## Exercise aim
Locate every line in the records below that holds the word "slice" and return each one.

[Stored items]
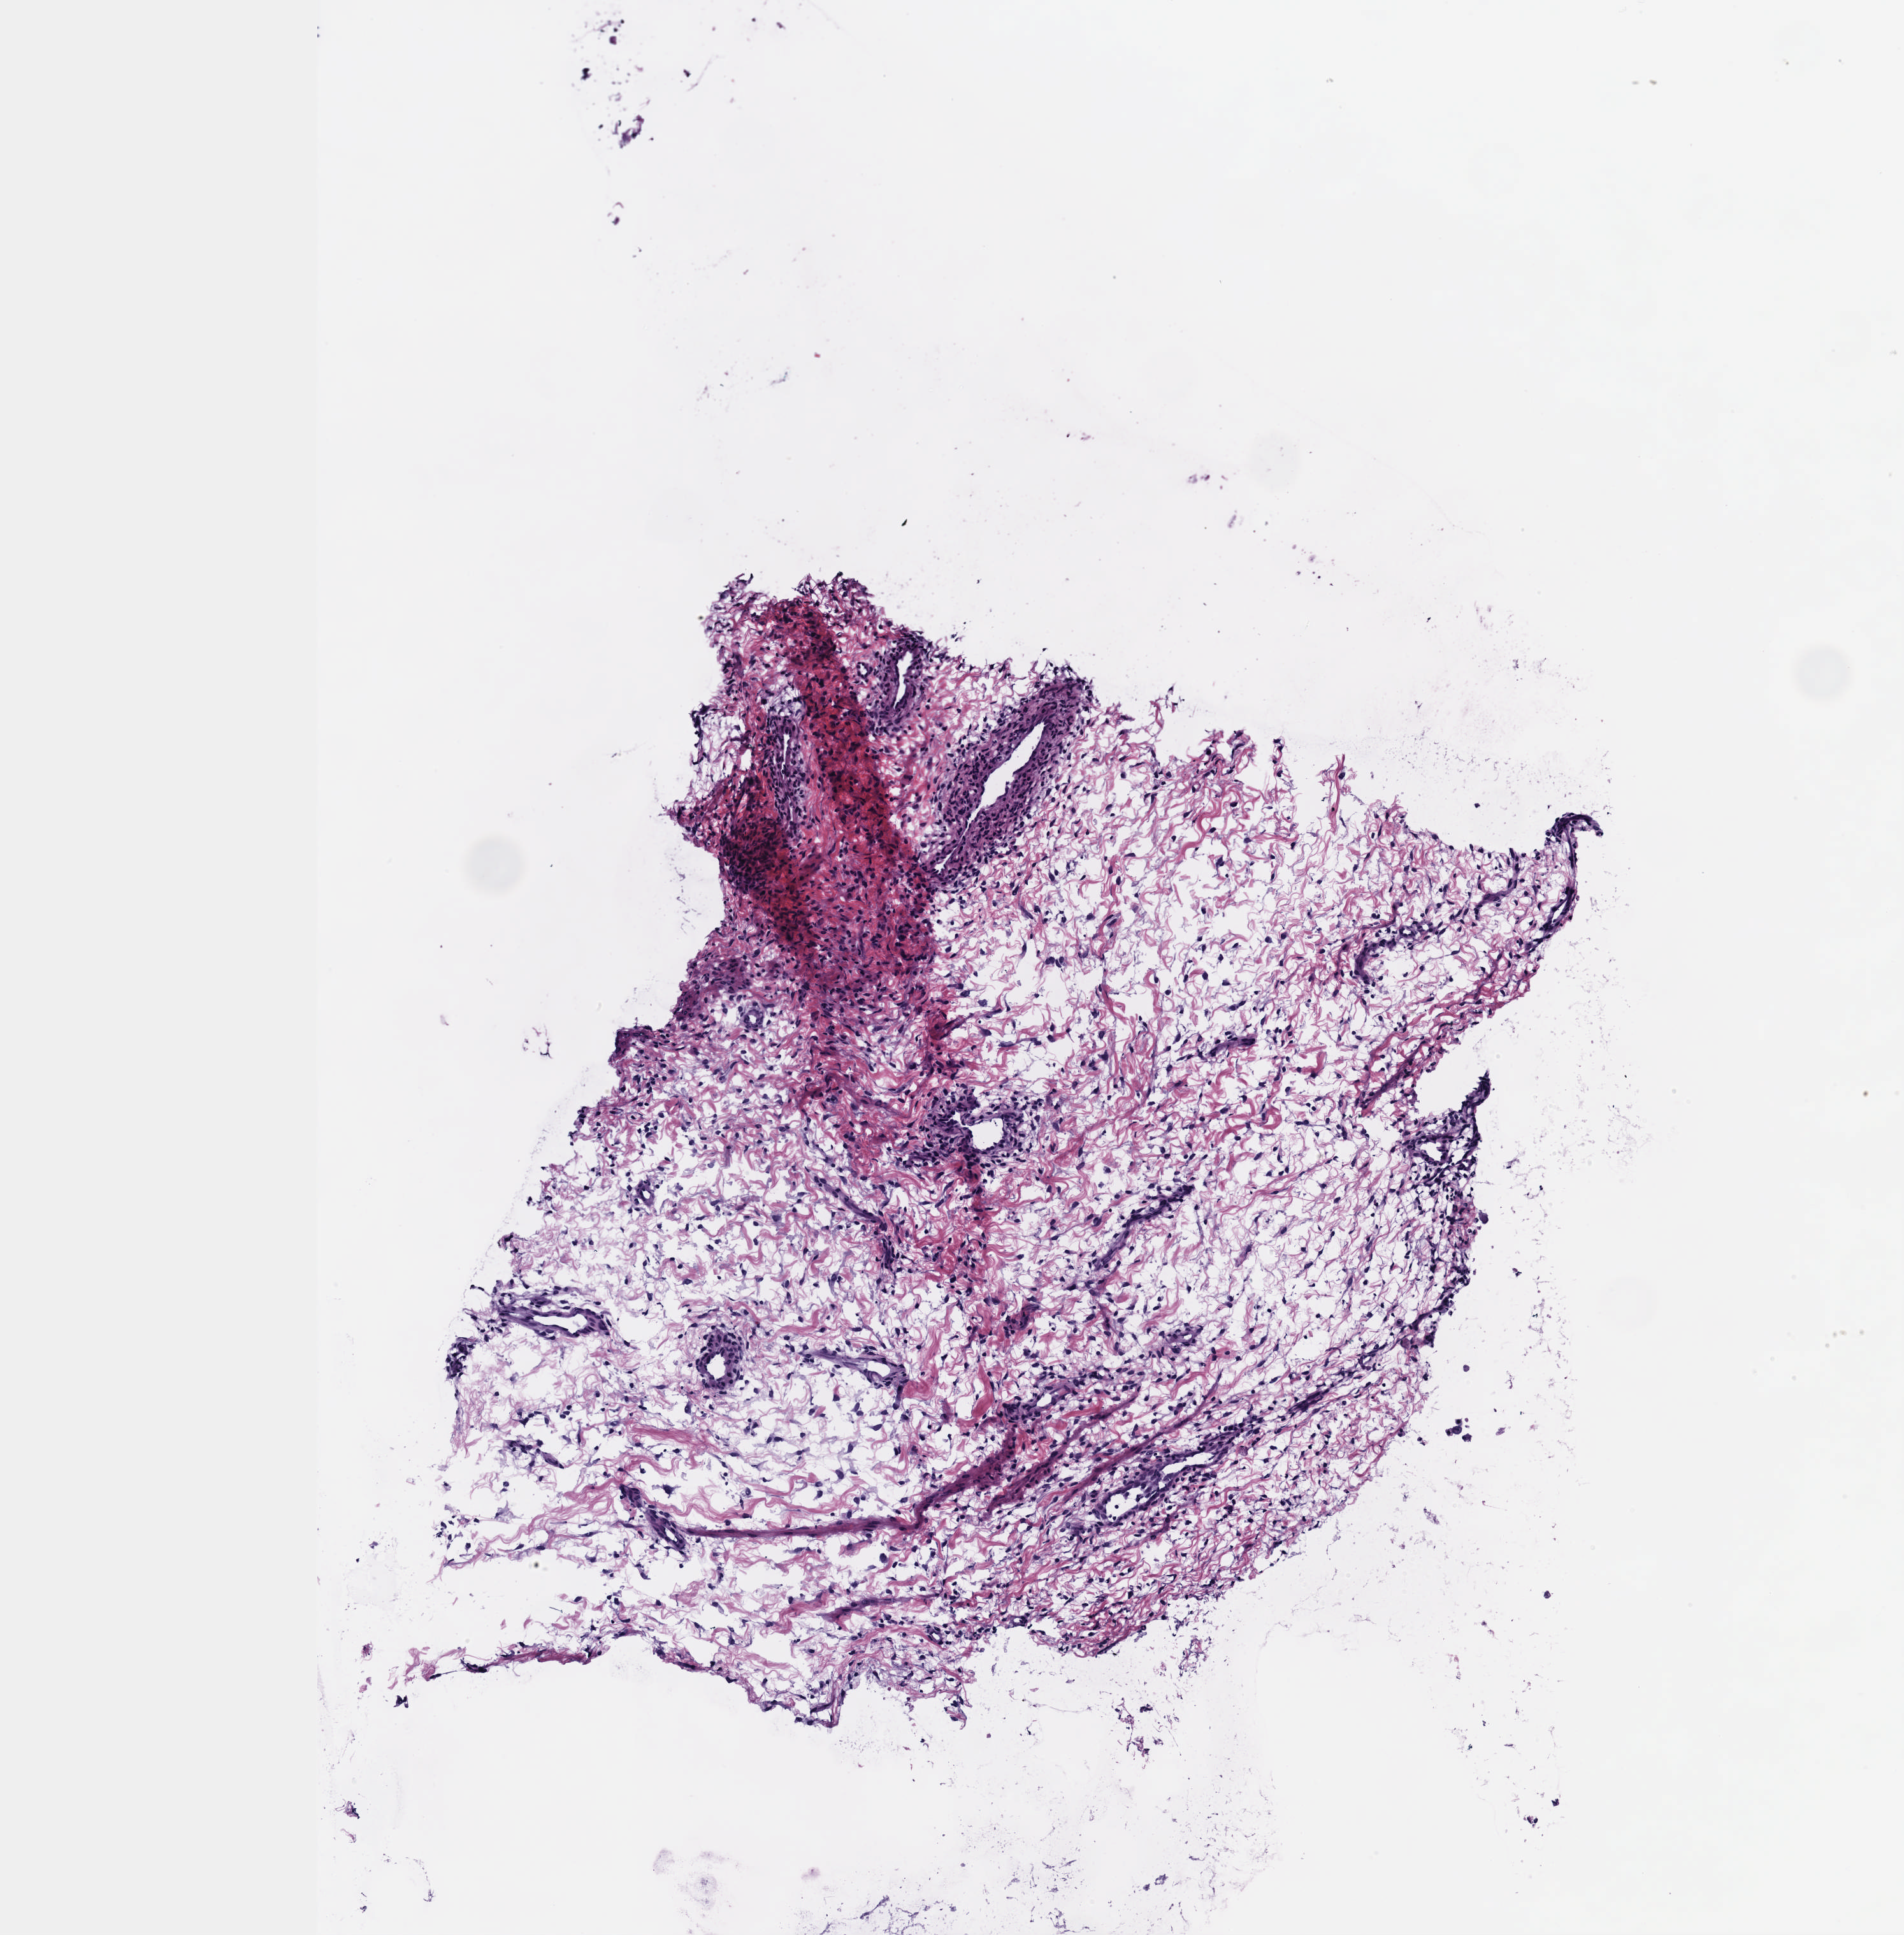
Whole-slide histology image, H&E — a low-resolution overview of the entire scanned area, about 3.0 x 3.1 mm. Male patient.
Specimen: frozen section from the top of the tissue portion; testis, primary tumour sample.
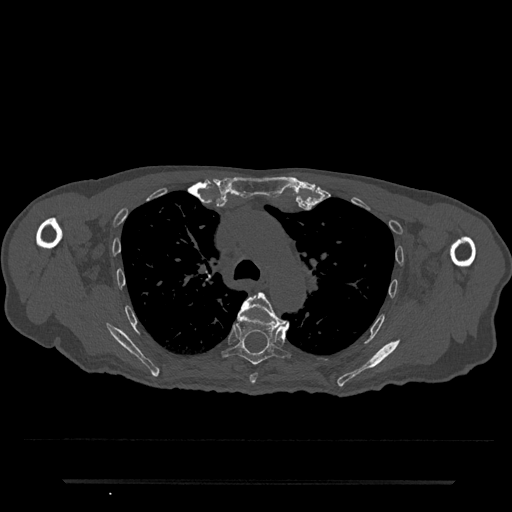
CT including the spine, one axial slice; position 543 of 797 along the scan axis; reconstruction kernel Br40s/3; bone window (W 1800 / L 400 HU); 0.5 mm slice thickness; 512 × 512 image matrix, field of view 427 × 427 mm. Patient: male, 74 years. From the clinical record (not read from this slice): primary cancer: prostate.
Outlined on this slice (semi-automatic segmentation, software-assisted and operator-edited):
- T5 vertebra: bounding box [x1, y1, x2, y2] px = [239, 292, 289, 384]
- T6 vertebra: [222, 307, 291, 365]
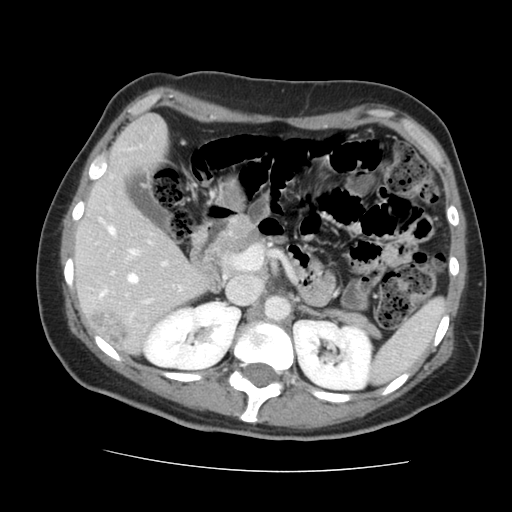
Contrast-enhanced abdominal CT, one axial slice. Slice 84 of 144 in the series (ordered by position). 120 kVp. Intravenous contrast given. Soft-tissue window (W 400 / L 40 HU). 2.5 mm slice thickness. 512 × 512 image matrix. Case-level facts recorded for this patient, not image findings: patient: male, age 58 years at operation; diagnosis: colorectal cancer liver metastases, imaged before liver resection; multiple liver metastases: no; largest metastasis: 2.8 cm; disease in both lobes: no.
Outlined on this slice (manually delineated by an expert):
- hepatic veins: bounding box [x1, y1, x2, y2] px = [102, 274, 138, 296]
- liver: [77, 117, 206, 350]
- planned liver remnant (the part of the liver to remain after resection): [77, 117, 206, 344]
- portal vein (with intrahepatic branches): [109, 228, 167, 304]
- liver metastasis: [91, 311, 128, 346]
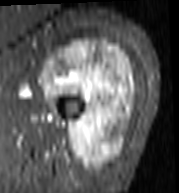
MRI of an extremity soft-tissue mass, one axial slice. Position 71 of 103 along the scan axis. STIR. MR volume resampled by the dataset authors to the PET/CT grid (not the native acquisition matrix). 179 × 193 image matrix, field of view 175 × 188 mm. Female patient. From the clinical record (not read from this slice): histological type: undifferentiated – high grade; grade: high; site of the primary tumour: left thigh.
Structures marked on this image (expert contour drawn on MRI and transferred to this co-registered scan by the dataset authors):
- gross tumour volume including surrounding oedema: bounding box (x1, y1, x2, y2) in pixels: (41, 39, 137, 170)
- gross tumour volume (mass): (41, 39, 135, 170)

## Task solution
CT including the spine, one axial slice; position 543 of 797 along the scan axis; reconstruction kernel Br40s/3; bone window (W 1800 / L 400 HU); 0.5 mm slice thickness; 512 × 512 image matrix, field of view 427 × 427 mm. Patient: male, 74 years. From the clinical record (not read from this slice): primary cancer: prostate.
Outlined on this slice (semi-automatic segmentation, software-assisted and operator-edited):
Contrast-enhanced abdominal CT, one axial slice. Slice 84 of 144 in the series (ordered by position). 120 kVp. Intravenous contrast given. Soft-tissue window (W 400 / L 40 HU). 2.5 mm slice thickness. 512 × 512 image matrix. Case-level facts recorded for this patient, not image findings: patient: male, age 58 years at operation; diagnosis: colorectal cancer liver metastases, imaged before liver resection; multiple liver metastases: no; largest metastasis: 2.8 cm; disease in both lobes: no.
Outlined on this slice (manually delineated by an expert):
MRI of an extremity soft-tissue mass, one axial slice. Position 71 of 103 along the scan axis. STIR. MR volume resampled by the dataset authors to the PET/CT grid (not the native acquisition matrix). 179 × 193 image matrix, field of view 175 × 188 mm. Female patient. From the clinical record (not read from this slice): histological type: undifferentiated – high grade; grade: high; site of the primary tumour: left thigh.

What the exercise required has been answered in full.